Смолин посмотрел на внучку отсутствующим взглядом и тихо сказал:
– Вот ты и будешь… хранителем.
Они сидели за обедом и непринужденно вели разговор.
– Да ты что, дедушка, какой же я хранитель… и лет мне, да и вообще!
– Господь хранитель всего, а уж кому Он вверит дело Свое – только Ему и знать… А умереть, что же, впереди вечность. – Старик вяло хлебал мягкий молочный суп, и белые капельки с ложки падали и повисали на бороде.
Вера любила деда, как никого в родне, все ее сознательное детство было связано с ними погибающей Братовщиной; и теперь она пристально всматривалась в его лицо – и уже явственно понимала, что любимый ею человек, действительно умирает. Казалось, и губы его уже омертвели и трудно говорить.
– А ты вот, внучка… побудь теперь дома, не отлучайся, – он помолчал, – недельку, что ли…
По кольцу железной дороги пошел состав. Поначалу лишь постукивание и посвистывание электровоза… Оба поморщились, хотя и смирились за долгие годы, привыкли к обложному грохоту, но всякий раз это воспринималось как наказание.
– Ну, пошел черт по бочкам… – Петр Николаевич усмехнулся и положил ложку на стол. – Авось не на всю ночь…
Вместе с грохотом и лязгом металла как будто кто посторонний входил не только в помещение, но и в жизнь человека, проникая в подсознание.
– И долго все это будет?
– Это испытание?.. Долго.
– Теперь уже навсегда, наверно.
– Нет, не навсегда. Вот если, когда церковь откроют, вся Братовщина молиться пойдет – тогда сатана сорвется со своих путей.
– Такого не дождешься. Потому и говорю: навсегда.
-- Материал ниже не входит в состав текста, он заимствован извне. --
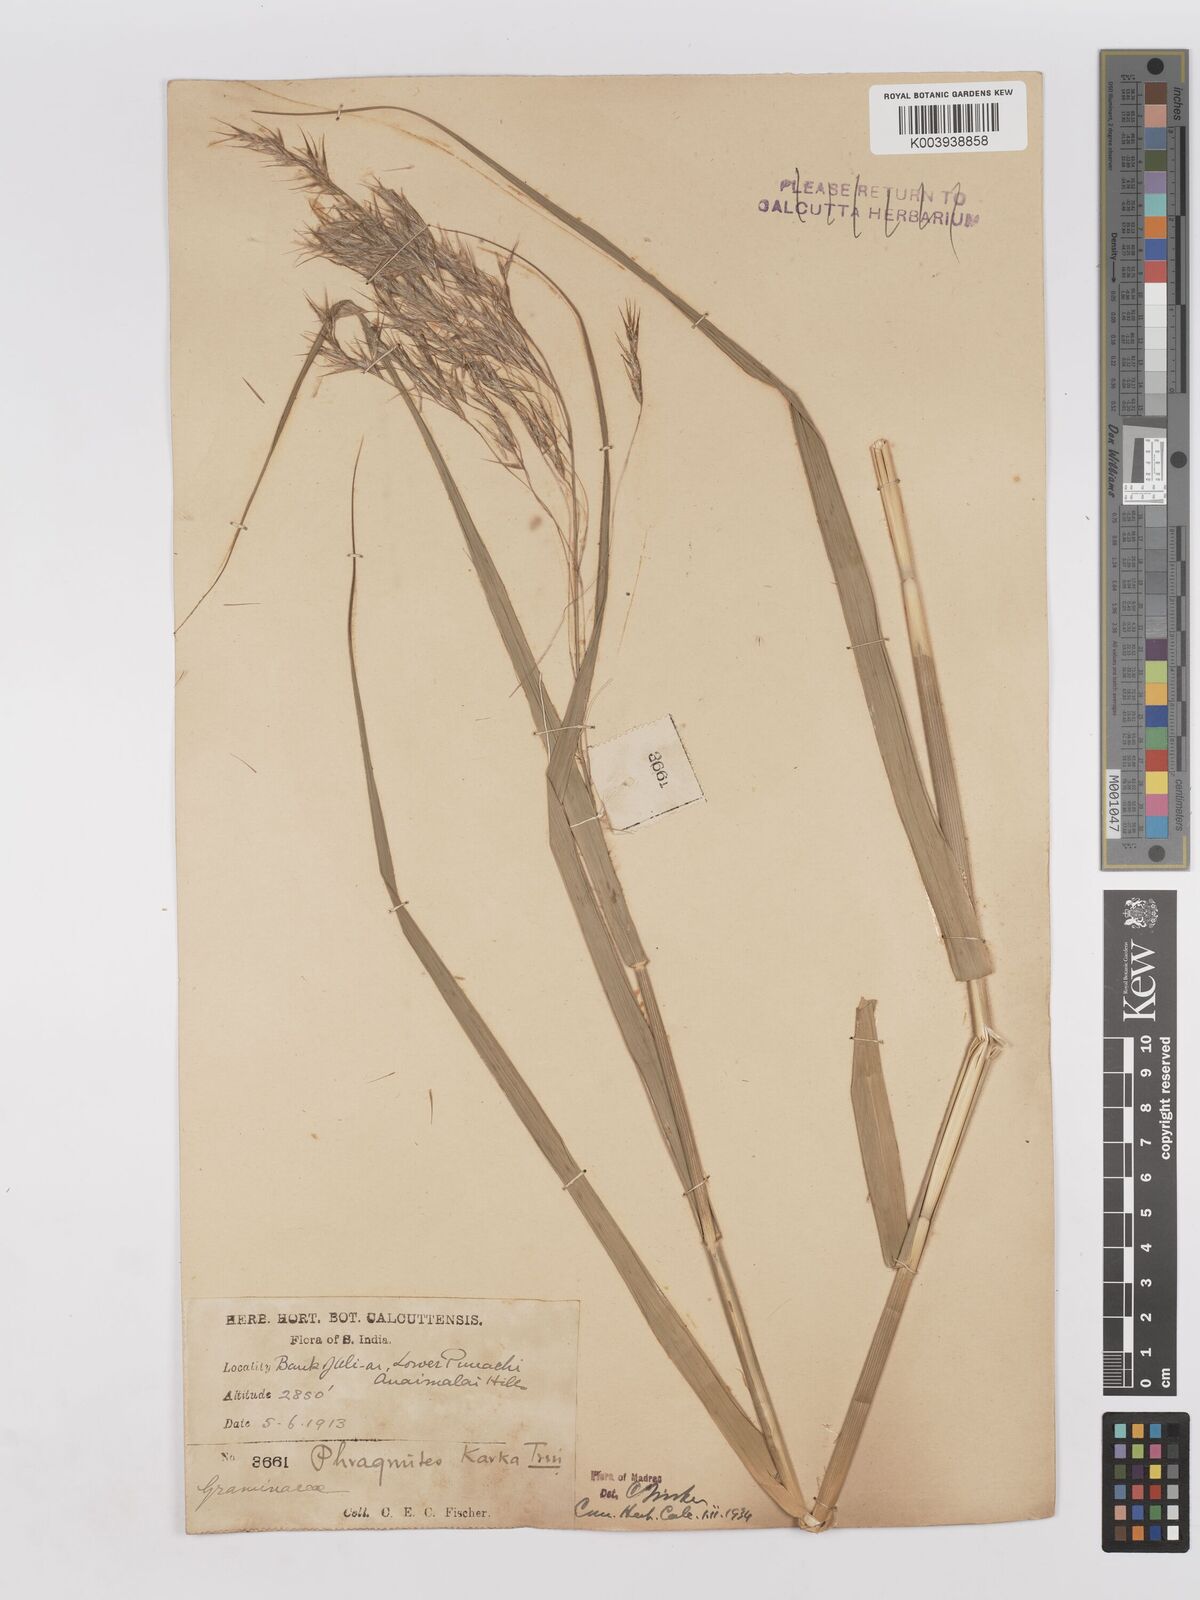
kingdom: Plantae
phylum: Tracheophyta
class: Liliopsida
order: Poales
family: Poaceae
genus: Phragmites
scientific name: Phragmites karka
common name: Tropical reed
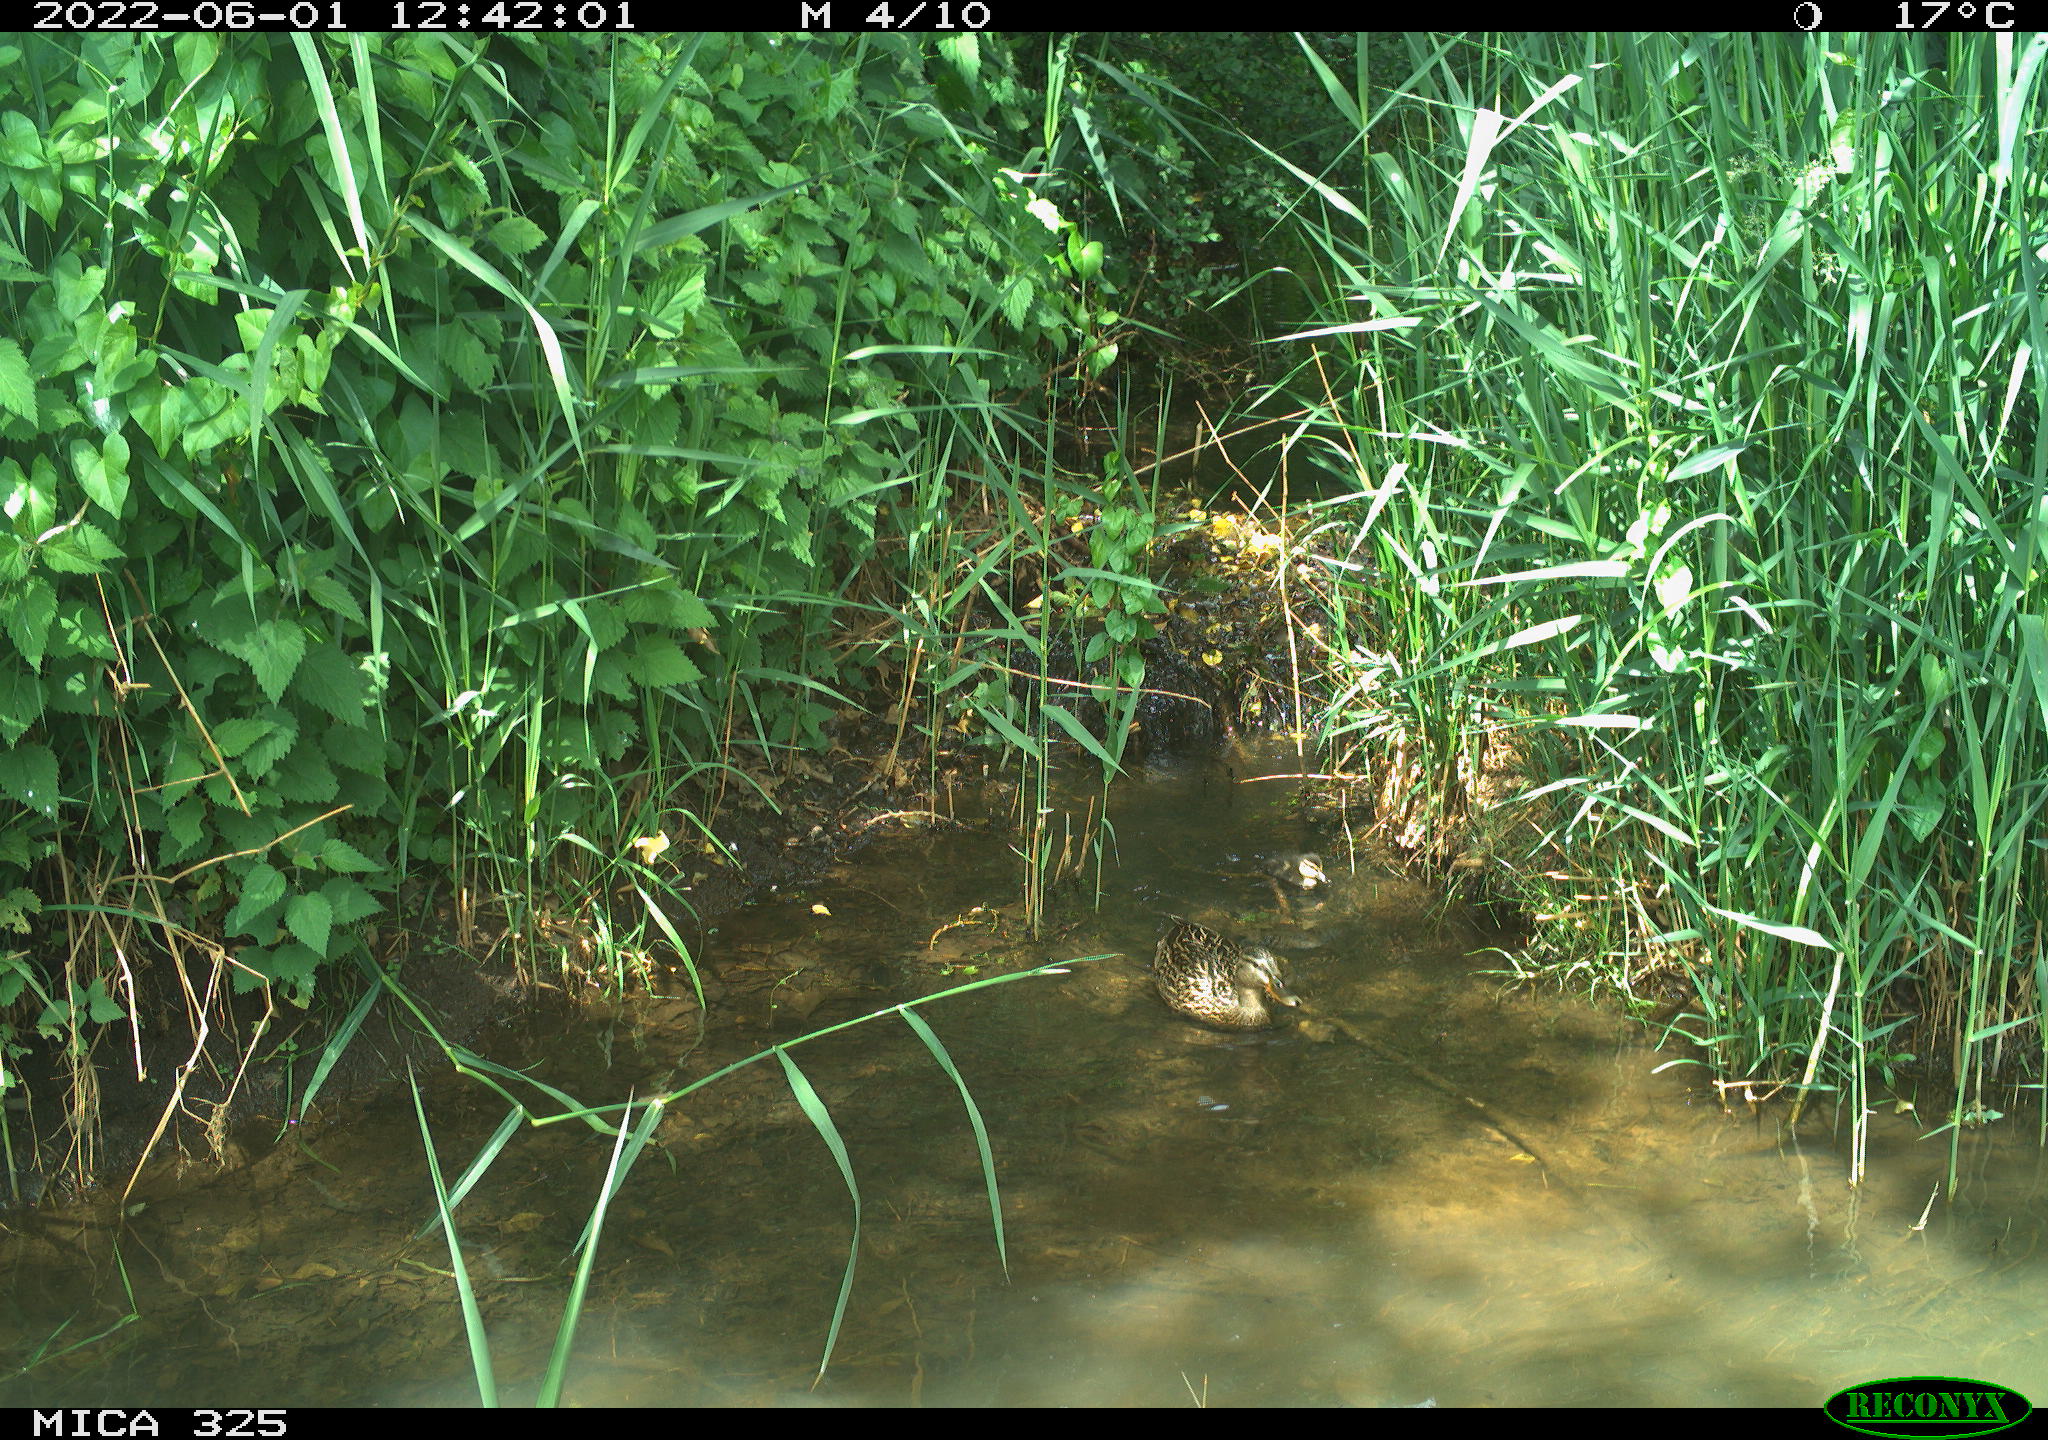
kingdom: Animalia
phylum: Chordata
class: Aves
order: Anseriformes
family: Anatidae
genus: Anas
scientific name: Anas platyrhynchos
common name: Mallard
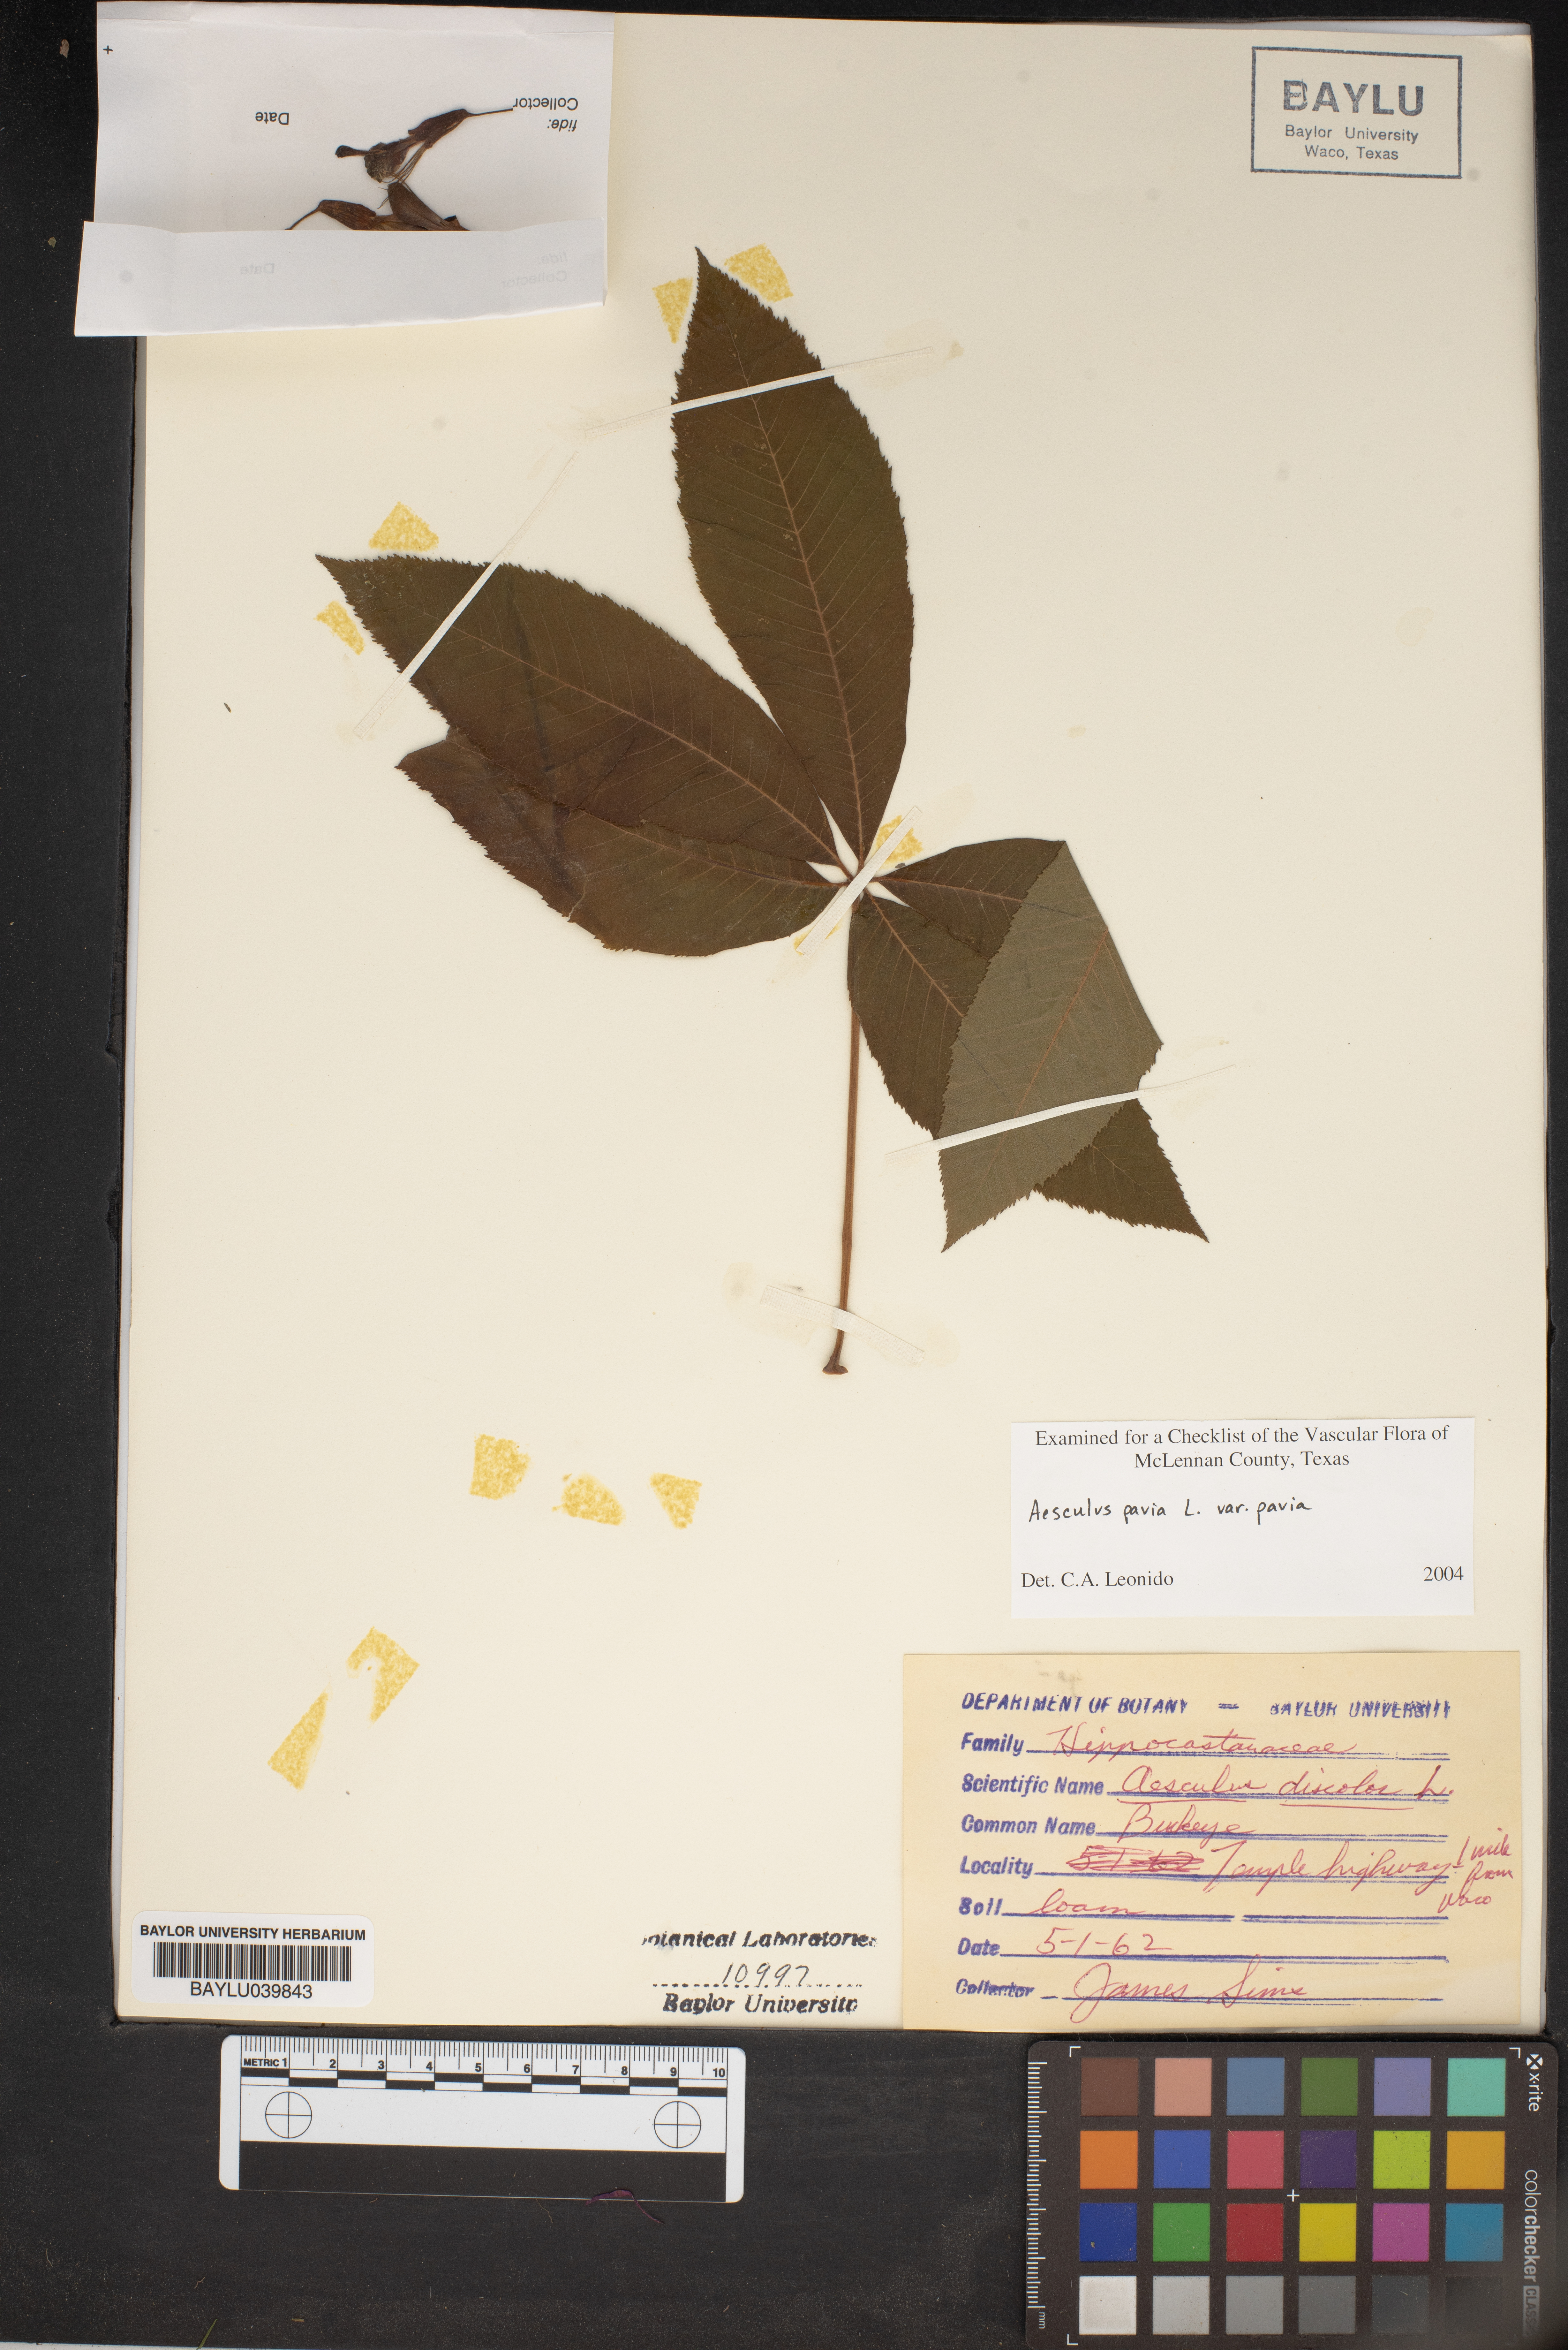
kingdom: Plantae
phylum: Tracheophyta
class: Magnoliopsida
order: Sapindales
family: Sapindaceae
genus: Aesculus
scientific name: Aesculus pavia
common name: Red buckeye
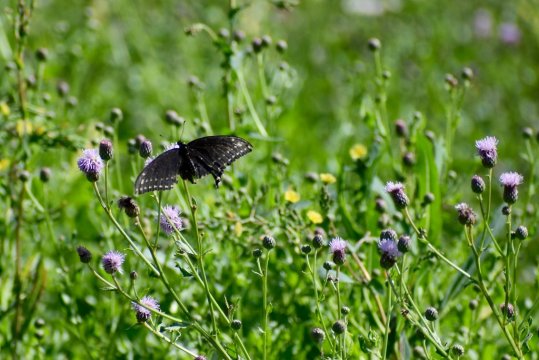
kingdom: Animalia
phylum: Arthropoda
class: Insecta
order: Lepidoptera
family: Papilionidae
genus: Papilio
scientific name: Papilio polyxenes
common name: Black Swallowtail
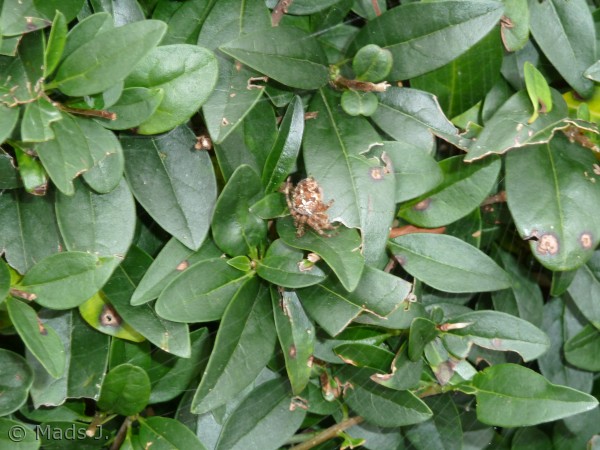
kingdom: Animalia
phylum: Arthropoda
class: Arachnida
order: Araneae
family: Araneidae
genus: Araneus
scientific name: Araneus diadematus
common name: Korsedderkop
– Все в руках Божиих, – согласился Петр Николаевич. – Чайку поставь, Вера… Оно все так кажется: бесконечно, долго, навечно, а Господь возьмет и по-своему рассудит – все «бесконечное» враз и рухнет. Уж какая прежняя Россия была, до переворотов – не было в мире государства богаче и сильнее, а в одночасье и рухнула. А сегодня и того проще может быть.
– А ты ложись, дедушка, ложись, смотри, и рука дрожит.
– Устал, – согласился он, – чайку попью и лягу… Нам с тобой еще много говорить… – И шарил, шарил незрячей рукой по столу и никак не мог найти чашку.
Вскоре поплыл запах заварки, хиленький, но запашок. Вера наполнила чашки чаем, поставила на стол карамельки и сухарики, и сама села к столу. А дедушка одной рукой все ощупывал край стола, а второй так и пытался что-то нашарить – тщетно. И только теперь Вера поняла, что он ослеп.
– Дедушка, а дедушка, да ты, что ли, не видишь, ослеп, что ли?
Петр Николаевич вздрогнул и упрямо поджал губы:
– Нет, Вера, я вижу… Вот посмотри в окно – Федя Серов крылечко поправить решил.
– И правда, дедушка, что-то он там затевает.
– Вот так-то, а чаек мне пододвинь… руки отмирают.
– Дедушка, а не вызвать врача?
– А это зачем? – и дедушка добродушно усмехнулся.
4
На удивление «железный дракон» к вечеру угомонился, и даже состав вагонов припарковали к ангару. Как обычно после грохота наступали благостные часы – Братовщина погружалась в тишину.
Петр Николаевич лежал на кровати. Вера вымыла посуду, убрала в комнате, сходила за свежим молоком.
– Спишь ли? – управившись с делами, спросила она.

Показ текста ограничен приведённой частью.